▶ _What you are asked to do_:
What I need is an exact repeat of the lines from the one with "comparisons, storage options, and" through the end of the listing below. Leave out every picture.

::: Input material :::

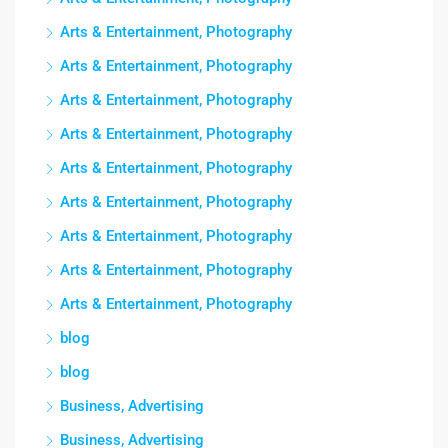
Arts & Entertainment, Photography
Arts & Entertainment, Photography
Arts & Entertainment, Photography
Arts & Entertainment, Photography
Arts & Entertainment, Photography
Arts & Entertainment, Photography
Arts & Entertainment, Photography
Arts & Entertainment, Photography
Arts & Entertainment, Photography
blog
blog
Business, Advertising
Business, Advertising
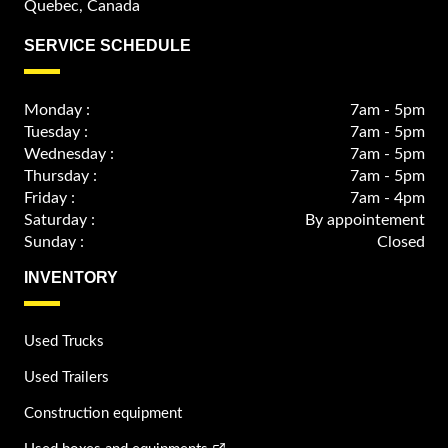
Quebec, Canada
SERVICE SCHEDULE
Monday :
7am - 5pm
Tuesday :
7am - 5pm
Wednesday :
7am - 5pm
Thursday :
7am - 5pm
Friday :
7am - 4pm
Saturday :
By appointement
Sunday :
Closed
INVENTORY
Used Trucks
Used Trailers
Construction equipment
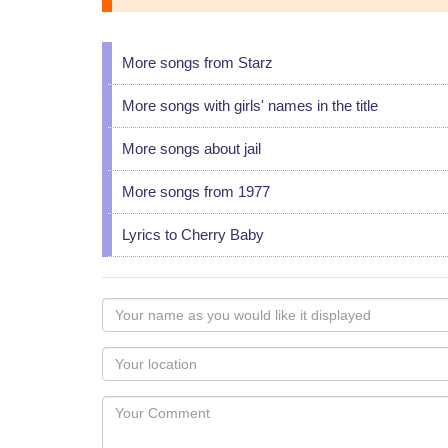
More songs from Starz
More songs with girls' names in the title
More songs about jail
More songs from 1977
Lyrics to Cherry Baby
Your
name
as
Your
you
Locaton
would
Your
like
Comment
it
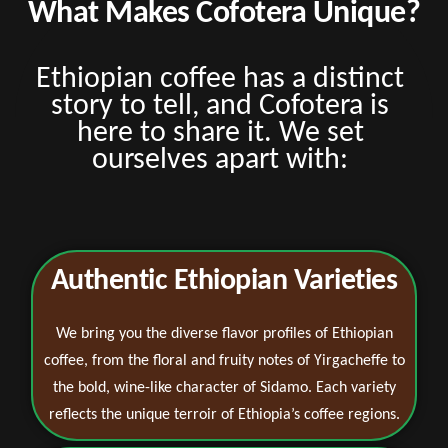
What Makes Cofotera Unique?
Ethiopian coffee has a distinct
story to tell, and Cofotera is
here to share it. We set
ourselves apart with:
Authentic Ethiopian Varieties
We bring you the diverse flavor profiles of Ethiopian
coffee, from the floral and fruity notes of Yirgacheffe to
the bold, wine-like character of Sidamo. Each variety
reflects the unique terroir of Ethiopia’s coffee regions.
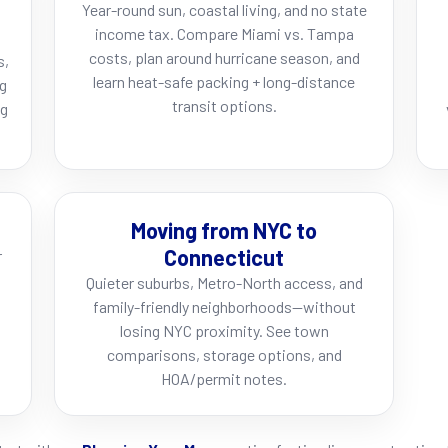
Year-round sun, coastal living, and no state
income tax. Compare Miami vs. Tampa
costs, plan around hurricane season, and
s,
learn heat-safe packing + long-distance
ng
transit options.
ng
Moving from NYC to
Connecticut
r
Quieter suburbs, Metro-North access, and
family-friendly neighborhoods—without
losing NYC proximity. See town
comparisons, storage options, and
HOA/permit notes.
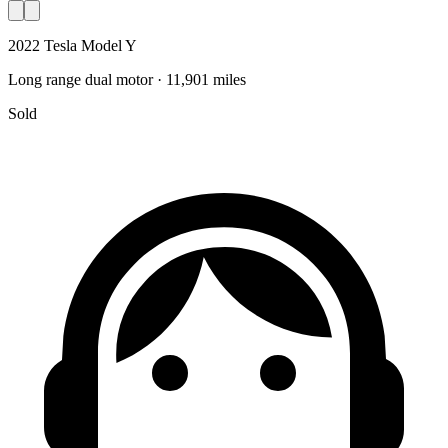
2022 Tesla Model Y
Long range dual motor · 11,901 miles
Sold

:::

▶ _Response to the task_:
comparisons, storage options, and
HOA/permit notes.
2022 Tesla Model Y
Long range dual motor · 11,901 miles
Sold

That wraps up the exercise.